Summary
This 2025 study investigates how reforestation affects soil microbial functional genes responsible for nutrient cycling. The authors report that whilst reforestation significantly enriches the genetic potential for carbon, nitrogen, and phosphorus transformations in soil, it concurrently simplifies the co-occurrence networks among these genes—suggesting that whilst functional capacity may increase, microbial community interactions become less complex. The findings contribute to understanding how land-use transitions alter soil biogeochemical cycling pathways at the molecular level.
UK applicability
Given the UK's woodland expansion targets and soil health priorities, these findings are potentially relevant to assessing microbial responses to native woodland creation on former agricultural land.
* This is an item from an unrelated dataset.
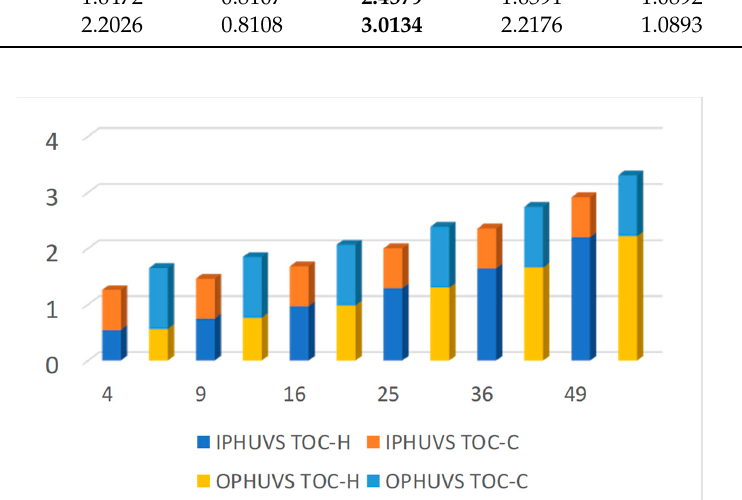
Figure 12. TOC of original PHUVS and improved PHUVS with different numbers of feature points.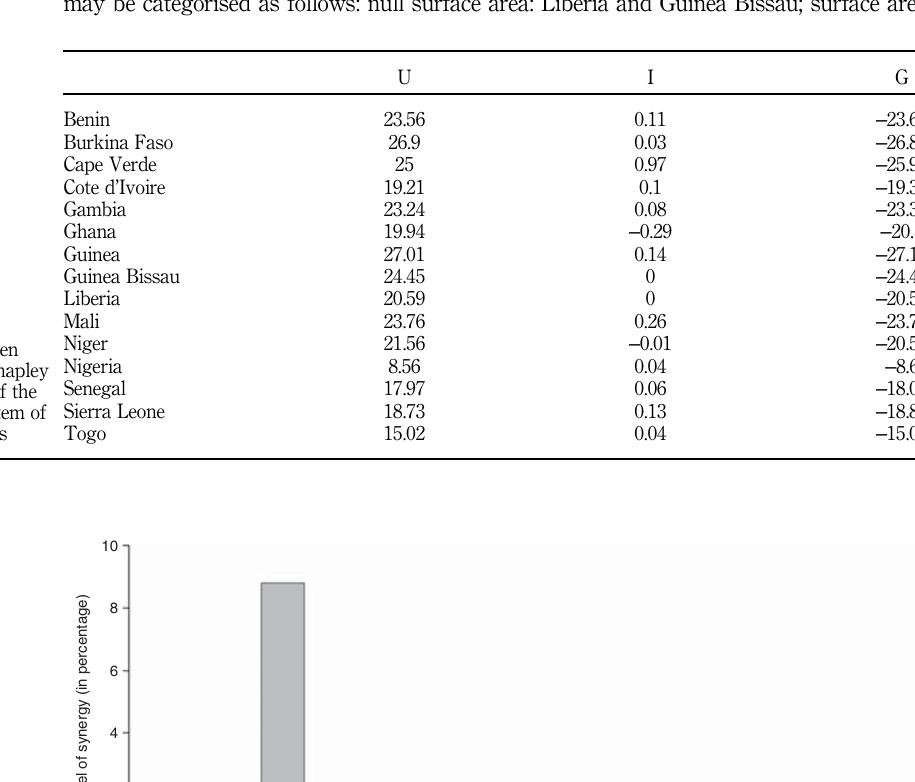
Figure 9. Level of synergy within West African national innovation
However, applicability depends on whether the study was conducted in comparable soil and climate zones; the lack of geographic metadata limits direct transfer to UK conditions.
Key measures
Abundance of microbial genes encoding carbon, nitrogen, and phosphorus cycling enzymes; co-occurrence network topology and complexity; microbial community composition
Outcomes reported
The study examined how reforestation affects the abundance and co-occurrence patterns of soil microbial genes involved in carbon, nitrogen, and phosphorus cycling. The research quantified changes in microbial genetic diversity and network complexity following afforestation.